— Begin EXERCISE MATERIALS —
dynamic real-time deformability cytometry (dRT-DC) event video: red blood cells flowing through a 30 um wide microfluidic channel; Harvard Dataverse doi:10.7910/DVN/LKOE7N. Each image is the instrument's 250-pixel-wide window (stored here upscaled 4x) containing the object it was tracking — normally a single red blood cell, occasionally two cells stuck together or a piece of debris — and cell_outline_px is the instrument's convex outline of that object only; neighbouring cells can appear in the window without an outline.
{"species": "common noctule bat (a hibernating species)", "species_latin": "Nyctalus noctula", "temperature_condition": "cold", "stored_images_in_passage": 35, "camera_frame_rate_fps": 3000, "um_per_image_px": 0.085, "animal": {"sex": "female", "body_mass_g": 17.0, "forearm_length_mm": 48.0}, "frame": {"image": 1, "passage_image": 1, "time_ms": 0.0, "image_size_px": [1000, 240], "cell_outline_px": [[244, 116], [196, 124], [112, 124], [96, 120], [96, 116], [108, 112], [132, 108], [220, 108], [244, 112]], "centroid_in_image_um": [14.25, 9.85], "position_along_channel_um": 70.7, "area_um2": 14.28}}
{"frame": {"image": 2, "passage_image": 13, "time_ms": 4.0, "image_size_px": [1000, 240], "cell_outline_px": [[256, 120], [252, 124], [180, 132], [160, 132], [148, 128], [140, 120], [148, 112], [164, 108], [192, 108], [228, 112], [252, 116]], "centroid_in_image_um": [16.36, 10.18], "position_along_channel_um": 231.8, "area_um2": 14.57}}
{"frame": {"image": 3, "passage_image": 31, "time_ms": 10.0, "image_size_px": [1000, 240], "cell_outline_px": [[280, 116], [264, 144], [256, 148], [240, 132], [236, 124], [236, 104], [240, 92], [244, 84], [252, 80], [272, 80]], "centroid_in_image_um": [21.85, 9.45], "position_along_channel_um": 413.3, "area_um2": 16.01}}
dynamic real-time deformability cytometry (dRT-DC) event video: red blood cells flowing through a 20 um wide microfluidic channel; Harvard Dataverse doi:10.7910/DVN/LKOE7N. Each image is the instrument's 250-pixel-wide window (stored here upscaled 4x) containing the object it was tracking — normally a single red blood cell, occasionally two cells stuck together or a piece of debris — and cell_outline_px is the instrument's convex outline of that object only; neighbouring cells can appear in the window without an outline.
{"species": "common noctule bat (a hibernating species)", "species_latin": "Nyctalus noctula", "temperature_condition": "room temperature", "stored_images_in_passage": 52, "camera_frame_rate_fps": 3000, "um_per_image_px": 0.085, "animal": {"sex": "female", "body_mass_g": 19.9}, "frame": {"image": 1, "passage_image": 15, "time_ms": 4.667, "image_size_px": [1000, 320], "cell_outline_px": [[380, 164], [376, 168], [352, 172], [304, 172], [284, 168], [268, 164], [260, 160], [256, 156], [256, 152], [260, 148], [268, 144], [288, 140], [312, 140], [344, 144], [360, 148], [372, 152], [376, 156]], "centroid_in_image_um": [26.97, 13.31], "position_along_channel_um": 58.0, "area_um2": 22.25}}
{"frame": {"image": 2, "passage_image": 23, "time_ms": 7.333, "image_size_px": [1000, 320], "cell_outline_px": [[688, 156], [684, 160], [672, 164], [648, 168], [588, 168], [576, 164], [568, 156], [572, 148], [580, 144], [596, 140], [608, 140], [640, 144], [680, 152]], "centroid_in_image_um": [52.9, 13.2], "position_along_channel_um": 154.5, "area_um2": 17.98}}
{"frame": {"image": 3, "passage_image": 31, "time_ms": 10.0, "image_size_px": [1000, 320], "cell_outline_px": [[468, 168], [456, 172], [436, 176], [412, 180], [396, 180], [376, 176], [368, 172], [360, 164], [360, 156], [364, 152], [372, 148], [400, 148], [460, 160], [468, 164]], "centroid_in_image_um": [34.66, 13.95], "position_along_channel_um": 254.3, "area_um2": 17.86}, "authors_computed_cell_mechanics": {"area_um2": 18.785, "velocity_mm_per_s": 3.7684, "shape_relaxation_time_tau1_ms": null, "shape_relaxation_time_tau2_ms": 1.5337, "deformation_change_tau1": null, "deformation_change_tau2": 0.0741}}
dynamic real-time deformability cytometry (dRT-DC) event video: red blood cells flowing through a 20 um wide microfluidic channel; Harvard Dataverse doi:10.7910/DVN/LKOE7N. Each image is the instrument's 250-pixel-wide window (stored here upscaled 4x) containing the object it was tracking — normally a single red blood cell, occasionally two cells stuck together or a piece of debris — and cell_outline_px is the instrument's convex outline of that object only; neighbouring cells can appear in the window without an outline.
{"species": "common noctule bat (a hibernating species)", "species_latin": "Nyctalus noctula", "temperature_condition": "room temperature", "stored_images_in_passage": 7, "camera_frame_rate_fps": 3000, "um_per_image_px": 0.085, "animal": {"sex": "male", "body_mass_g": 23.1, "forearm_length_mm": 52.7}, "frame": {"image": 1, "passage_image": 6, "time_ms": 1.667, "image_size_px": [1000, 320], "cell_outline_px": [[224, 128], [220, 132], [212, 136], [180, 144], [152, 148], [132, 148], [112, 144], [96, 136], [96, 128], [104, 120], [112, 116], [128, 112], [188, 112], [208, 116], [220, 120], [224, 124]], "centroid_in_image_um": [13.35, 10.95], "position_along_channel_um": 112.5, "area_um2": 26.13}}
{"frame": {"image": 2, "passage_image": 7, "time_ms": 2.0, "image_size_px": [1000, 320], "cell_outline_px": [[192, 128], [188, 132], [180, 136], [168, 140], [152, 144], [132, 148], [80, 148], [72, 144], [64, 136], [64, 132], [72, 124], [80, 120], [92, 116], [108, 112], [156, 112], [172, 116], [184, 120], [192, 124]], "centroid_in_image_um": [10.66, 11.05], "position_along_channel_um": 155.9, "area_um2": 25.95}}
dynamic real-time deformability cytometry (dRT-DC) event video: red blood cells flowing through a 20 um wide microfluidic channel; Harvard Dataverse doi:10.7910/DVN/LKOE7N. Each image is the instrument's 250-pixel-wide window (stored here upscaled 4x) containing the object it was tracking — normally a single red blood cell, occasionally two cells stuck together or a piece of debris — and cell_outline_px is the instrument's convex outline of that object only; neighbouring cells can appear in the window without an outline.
— End EXERCISE MATERIALS —
▸ **GOAL**
Give the entries again in full, exactly as they are written.

▸ **SOLUTION FOR THIS TASK**
dynamic real-time deformability cytometry (dRT-DC) event video: red blood cells flowing through a 30 um wide microfluidic channel; Harvard Dataverse doi:10.7910/DVN/LKOE7N. Each image is the instrument's 250-pixel-wide window (stored here upscaled 4x) containing the object it was tracking — normally a single red blood cell, occasionally two cells stuck together or a piece of debris — and cell_outline_px is the instrument's convex outline of that object only; neighbouring cells can appear in the window without an outline.
{"species": "common noctule bat (a hibernating species)", "species_latin": "Nyctalus noctula", "temperature_condition": "cold", "stored_images_in_passage": 35, "camera_frame_rate_fps": 3000, "um_per_image_px": 0.085, "animal": {"sex": "female", "body_mass_g": 17.0, "forearm_length_mm": 48.0}, "frame": {"image": 1, "passage_image": 1, "time_ms": 0.0, "image_size_px": [1000, 240], "cell_outline_px": [[244, 116], [196, 124], [112, 124], [96, 120], [96, 116], [108, 112], [132, 108], [220, 108], [244, 112]], "centroid_in_image_um": [14.25, 9.85], "position_along_channel_um": 70.7, "area_um2": 14.28}}
{"frame": {"image": 2, "passage_image": 13, "time_ms": 4.0, "image_size_px": [1000, 240], "cell_outline_px": [[256, 120], [252, 124], [180, 132], [160, 132], [148, 128], [140, 120], [148, 112], [164, 108], [192, 108], [228, 112], [252, 116]], "centroid_in_image_um": [16.36, 10.18], "position_along_channel_um": 231.8, "area_um2": 14.57}}
{"frame": {"image": 3, "passage_image": 31, "time_ms": 10.0, "image_size_px": [1000, 240], "cell_outline_px": [[280, 116], [264, 144], [256, 148], [240, 132], [236, 124], [236, 104], [240, 92], [244, 84], [252, 80], [272, 80]], "centroid_in_image_um": [21.85, 9.45], "position_along_channel_um": 413.3, "area_um2": 16.01}}
dynamic real-time deformability cytometry (dRT-DC) event video: red blood cells flowing through a 20 um wide microfluidic channel; Harvard Dataverse doi:10.7910/DVN/LKOE7N. Each image is the instrument's 250-pixel-wide window (stored here upscaled 4x) containing the object it was tracking — normally a single red blood cell, occasionally two cells stuck together or a piece of debris — and cell_outline_px is the instrument's convex outline of that object only; neighbouring cells can appear in the window without an outline.
{"species": "common noctule bat (a hibernating species)", "species_latin": "Nyctalus noctula", "temperature_condition": "room temperature", "stored_images_in_passage": 52, "camera_frame_rate_fps": 3000, "um_per_image_px": 0.085, "animal": {"sex": "female", "body_mass_g": 19.9}, "frame": {"image": 1, "passage_image": 15, "time_ms": 4.667, "image_size_px": [1000, 320], "cell_outline_px": [[380, 164], [376, 168], [352, 172], [304, 172], [284, 168], [268, 164], [260, 160], [256, 156], [256, 152], [260, 148], [268, 144], [288, 140], [312, 140], [344, 144], [360, 148], [372, 152], [376, 156]], "centroid_in_image_um": [26.97, 13.31], "position_along_channel_um": 58.0, "area_um2": 22.25}}
{"frame": {"image": 2, "passage_image": 23, "time_ms": 7.333, "image_size_px": [1000, 320], "cell_outline_px": [[688, 156], [684, 160], [672, 164], [648, 168], [588, 168], [576, 164], [568, 156], [572, 148], [580, 144], [596, 140], [608, 140], [640, 144], [680, 152]], "centroid_in_image_um": [52.9, 13.2], "position_along_channel_um": 154.5, "area_um2": 17.98}}
{"frame": {"image": 3, "passage_image": 31, "time_ms": 10.0, "image_size_px": [1000, 320], "cell_outline_px": [[468, 168], [456, 172], [436, 176], [412, 180], [396, 180], [376, 176], [368, 172], [360, 164], [360, 156], [364, 152], [372, 148], [400, 148], [460, 160], [468, 164]], "centroid_in_image_um": [34.66, 13.95], "position_along_channel_um": 254.3, "area_um2": 17.86}, "authors_computed_cell_mechanics": {"area_um2": 18.785, "velocity_mm_per_s": 3.7684, "shape_relaxation_time_tau1_ms": null, "shape_relaxation_time_tau2_ms": 1.5337, "deformation_change_tau1": null, "deformation_change_tau2": 0.0741}}
dynamic real-time deformability cytometry (dRT-DC) event video: red blood cells flowing through a 20 um wide microfluidic channel; Harvard Dataverse doi:10.7910/DVN/LKOE7N. Each image is the instrument's 250-pixel-wide window (stored here upscaled 4x) containing the object it was tracking — normally a single red blood cell, occasionally two cells stuck together or a piece of debris — and cell_outline_px is the instrument's convex outline of that object only; neighbouring cells can appear in the window without an outline.
{"species": "common noctule bat (a hibernating species)", "species_latin": "Nyctalus noctula", "temperature_condition": "room temperature", "stored_images_in_passage": 7, "camera_frame_rate_fps": 3000, "um_per_image_px": 0.085, "animal": {"sex": "male", "body_mass_g": 23.1, "forearm_length_mm": 52.7}, "frame": {"image": 1, "passage_image": 6, "time_ms": 1.667, "image_size_px": [1000, 320], "cell_outline_px": [[224, 128], [220, 132], [212, 136], [180, 144], [152, 148], [132, 148], [112, 144], [96, 136], [96, 128], [104, 120], [112, 116], [128, 112], [188, 112], [208, 116], [220, 120], [224, 124]], "centroid_in_image_um": [13.35, 10.95], "position_along_channel_um": 112.5, "area_um2": 26.13}}
{"frame": {"image": 2, "passage_image": 7, "time_ms": 2.0, "image_size_px": [1000, 320], "cell_outline_px": [[192, 128], [188, 132], [180, 136], [168, 140], [152, 144], [132, 148], [80, 148], [72, 144], [64, 136], [64, 132], [72, 124], [80, 120], [92, 116], [108, 112], [156, 112], [172, 116], [184, 120], [192, 124]], "centroid_in_image_um": [10.66, 11.05], "position_along_channel_um": 155.9, "area_um2": 25.95}}
dynamic real-time deformability cytometry (dRT-DC) event video: red blood cells flowing through a 20 um wide microfluidic channel; Harvard Dataverse doi:10.7910/DVN/LKOE7N. Each image is the instrument's 250-pixel-wide window (stored here upscaled 4x) containing the object it was tracking — normally a single red blood cell, occasionally two cells stuck together or a piece of debris — and cell_outline_px is the instrument's convex outline of that object only; neighbouring cells can appear in the window without an outline.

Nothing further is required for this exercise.